There was no evidence that the construction manager had misdescribed the contract. Although the construction manager provided services beyond that which was provided in the construction management agreement, the uncontradicted evidence established that the construction manager performed the additional work because it was necessary to manage the project effectively when the general contractor failed to perform its functions.

The lender next argued that the construction manager’s lien contained nonlienable elements to an extent that the claim was unenforceable as constructively fraudulently overstated. 34% of the lien claim represented “fee” which was compensation for “profit and overhead.”

The appellate court disagreed. There is nothing inherently unalienable about fees, as contractors have been allowed to assert liens for fees provided in a construction contract. Cordeck Sales, 2008 Ill. App. 272, *50 citing Blohn v. Kagy, 94 N.E.2d 516 (Ill. App. 1950).

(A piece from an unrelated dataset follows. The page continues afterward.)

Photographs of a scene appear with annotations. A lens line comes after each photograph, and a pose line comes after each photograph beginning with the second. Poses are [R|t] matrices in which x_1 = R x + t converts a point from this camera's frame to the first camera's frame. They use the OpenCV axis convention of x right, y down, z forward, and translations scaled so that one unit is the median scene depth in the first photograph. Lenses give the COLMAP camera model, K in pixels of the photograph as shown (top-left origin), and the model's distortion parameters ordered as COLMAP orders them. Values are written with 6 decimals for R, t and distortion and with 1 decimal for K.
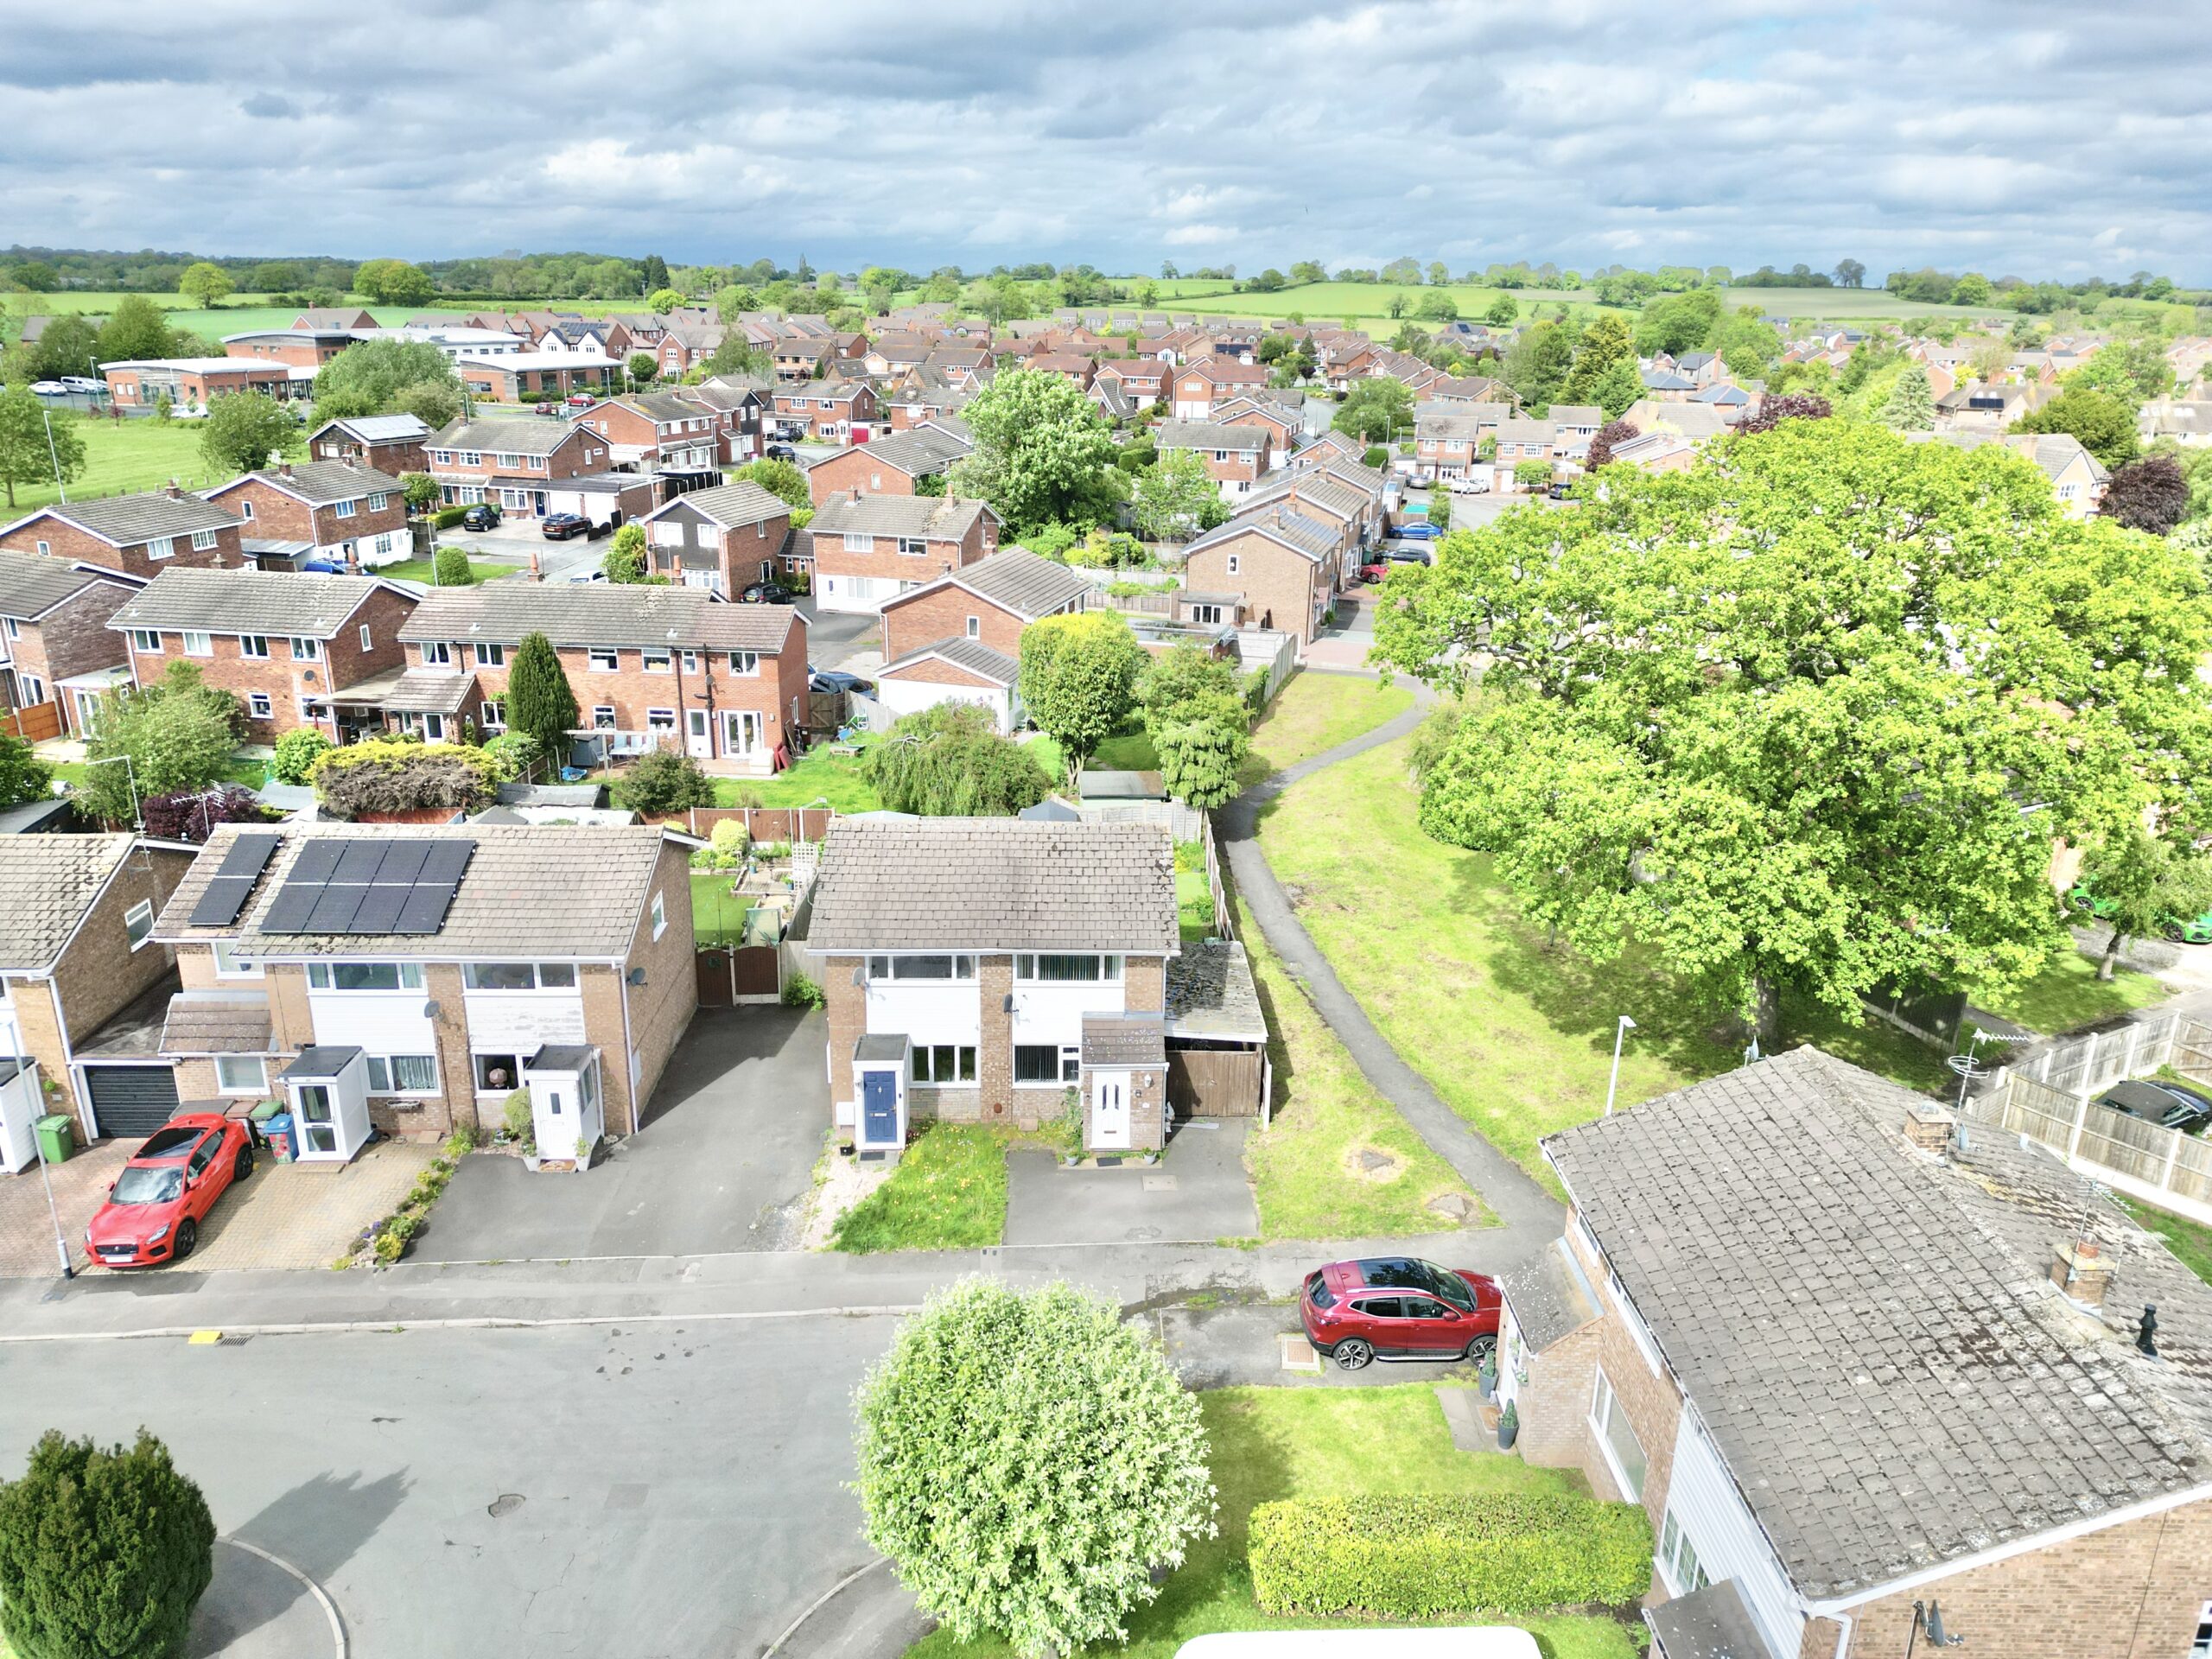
lens RADIAL K [[1555.9, 0, 1103.0], [0, 1555.9, 828.0], [0, 0, 1]] dist [0.065027, -0.067374]
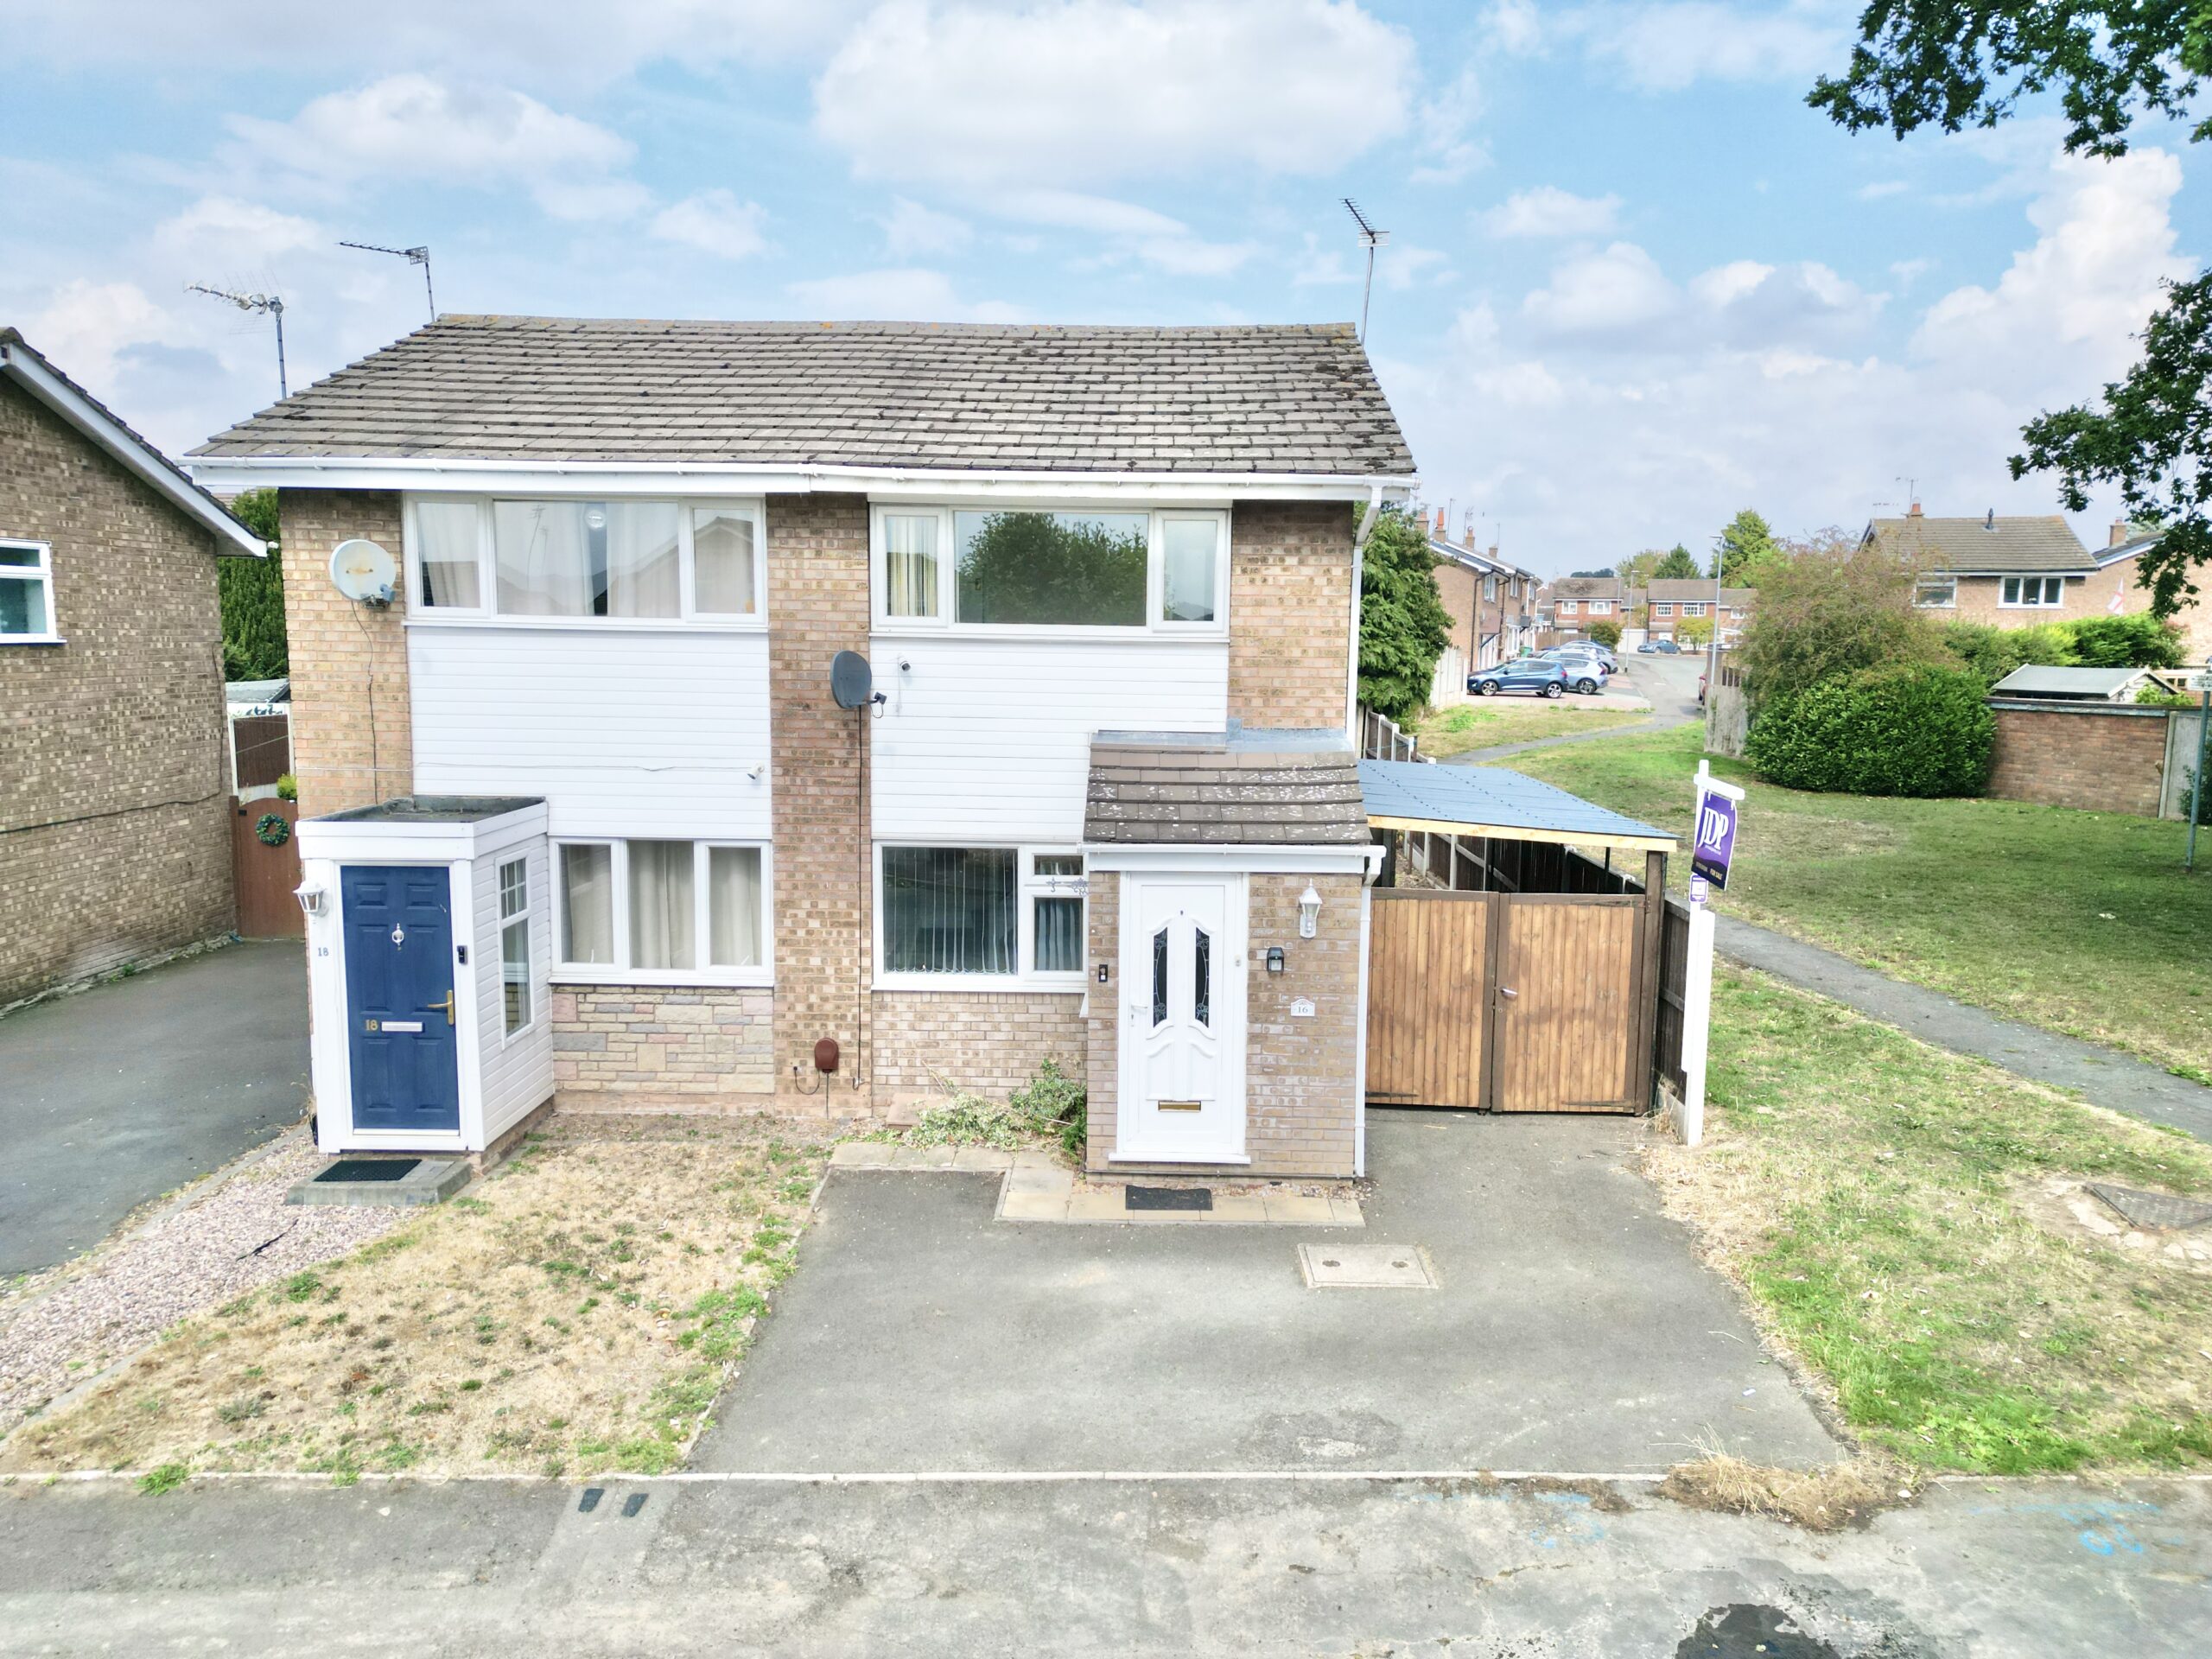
lens RADIAL K [[1547.3, 0, 1109.4], [0, 1547.3, 828.9], [0, 0, 1]] dist [0.003343, 0.000984]
pose [[0.997447, -0.001033, -0.071399, 0.012235], [-0.013318, 0.979661, -0.200219, 0.202448], [0.070154, 0.200659, 0.977146, 0.708468]]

The Cordeck Sales appellate court thus affirmed the trial court’s judgment regarding the validity of the construction manager’s full $1,318,966 lien claim, rejecting all of the lender’s validity arguments.

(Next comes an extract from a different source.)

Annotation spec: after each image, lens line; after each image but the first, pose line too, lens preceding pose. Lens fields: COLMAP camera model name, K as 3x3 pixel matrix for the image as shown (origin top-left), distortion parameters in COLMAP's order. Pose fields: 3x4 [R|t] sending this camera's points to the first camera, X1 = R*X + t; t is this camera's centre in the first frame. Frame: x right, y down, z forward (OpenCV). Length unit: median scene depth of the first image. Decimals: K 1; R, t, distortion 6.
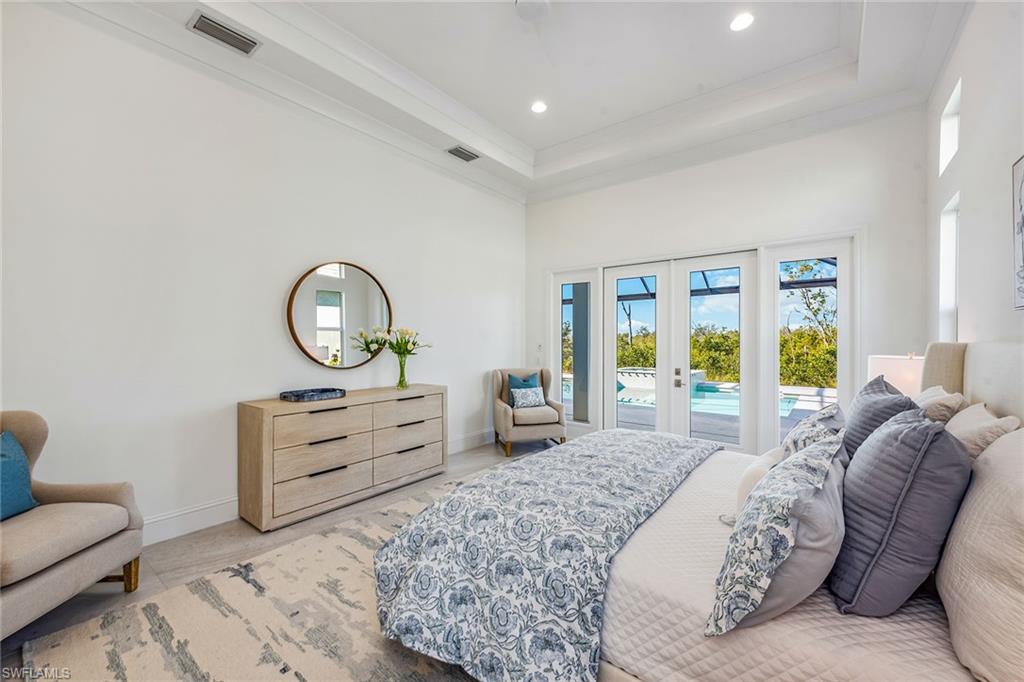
lens RADIAL K [[402.8, 0, 514.5], [0, 402.8, 344.4], [0, 0, 1]] dist [0.005988, -0.000735]
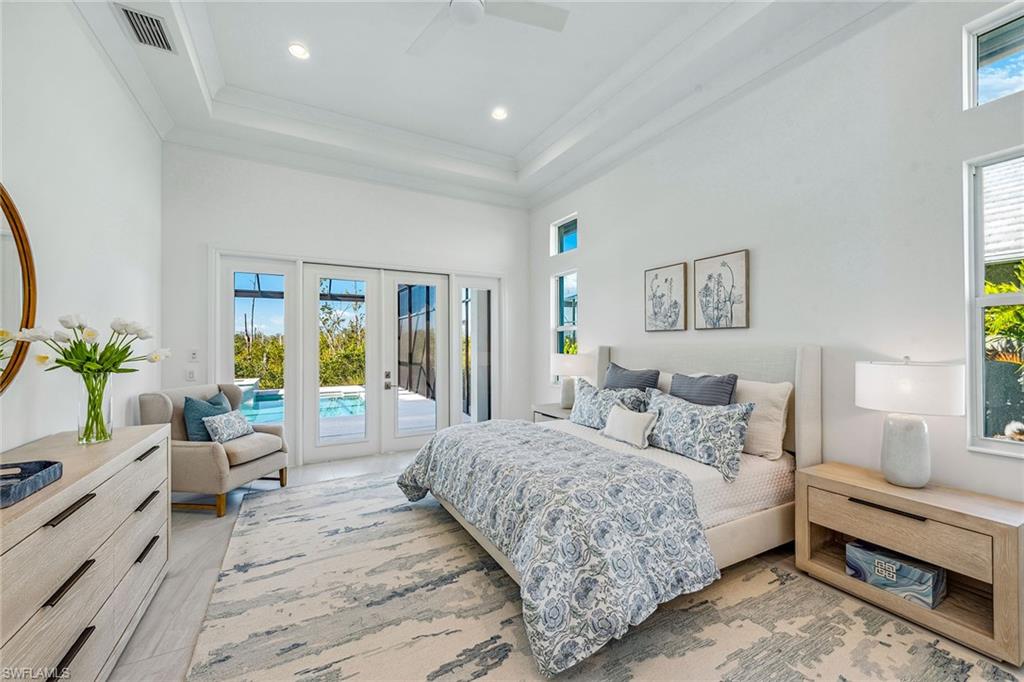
lens RADIAL K [[402.8, 0, 511.4], [0, 402.8, 341.2], [0, 0, 1]] dist [0.005988, -0.000735]
pose [[0.408303, 0.009920, 0.912793, -0.435188], [0.011071, 0.999814, -0.015818, -0.001403], [-0.912779, 0.016564, 0.408117, 0.263193]]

Lien’s Amendments Questioned

On priority, though, the lender fared somewhat better.

The lender contended Section 7 of the Act prohibited amendments of lien claims against third parties such as “creditor[s] or encumbrancer[s] or purchaser[s],” permitting only amendments against owners. The construction manager argued that lien claims could be amended against not only owners but, provided the amendment was made within four months of the claimant’s last work, against third parties too. Here, the construction manager had continued to work after recording its initial lien claim and recorded the construction manager’s last amendment before four months after the construction manager’s last work.

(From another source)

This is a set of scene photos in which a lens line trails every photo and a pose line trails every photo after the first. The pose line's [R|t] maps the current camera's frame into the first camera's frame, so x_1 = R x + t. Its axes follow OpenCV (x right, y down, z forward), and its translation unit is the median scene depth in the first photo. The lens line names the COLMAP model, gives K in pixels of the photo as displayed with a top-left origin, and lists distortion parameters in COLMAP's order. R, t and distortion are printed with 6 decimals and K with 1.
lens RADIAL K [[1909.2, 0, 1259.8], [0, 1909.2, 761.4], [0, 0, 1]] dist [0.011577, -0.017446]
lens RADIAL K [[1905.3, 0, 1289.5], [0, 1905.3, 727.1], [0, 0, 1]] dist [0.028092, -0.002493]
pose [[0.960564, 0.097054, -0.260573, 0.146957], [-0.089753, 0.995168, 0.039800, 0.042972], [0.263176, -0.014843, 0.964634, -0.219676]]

Cordeck Sales ruled that the construction manager could not amend its lien claim to the detriment of third parties like the lender even if the amendments were within four months of the claimant’s last work. Cordeck Sales reasoned that, by expressly permitting amendments of the claim to bind an owner in Section 7 of the Act, the legislature implicitly intended not to permit amendments against third parties regardless of timeliness, Cordeck Sales, 2008 Ill. App. 272, *56 – 57 citing Federal Savings & Loan Insurance Corp. v. American National Bank & Trust Co., 450 N.E.2d 820 (Ill. App. 1983); In re Acme Metals Inc., 257 B.R. 714 (Bankr. Del. 2000). Cordeck Sales held that although the construction manager’s lien claim was valid in its amended entirety against the land trustee, it had priority over the lender’s mortgage lien only to the $749,640 original lien amount.

While the court does not say so, apparently under these facts, the construction manager had two choices: (1) refrain from liening until the construction manager ceased work (seemingly an unworkable option because the construction manager apparently had to file its counterclaim in response to another claimant’s foreclosure suit before completing work), or (2) stop work as of the date through which the original lien amount sought payment (making closing of sales of incomplete units unlikely).

Subject to any successful appeal, the practical effect of the Cordeck Sales decision is that the construction manager cannot collect from the proceeds of the sales of the condominium units beyond the original lien amount and is left to seek the balance owed from the presumably insolvent developer.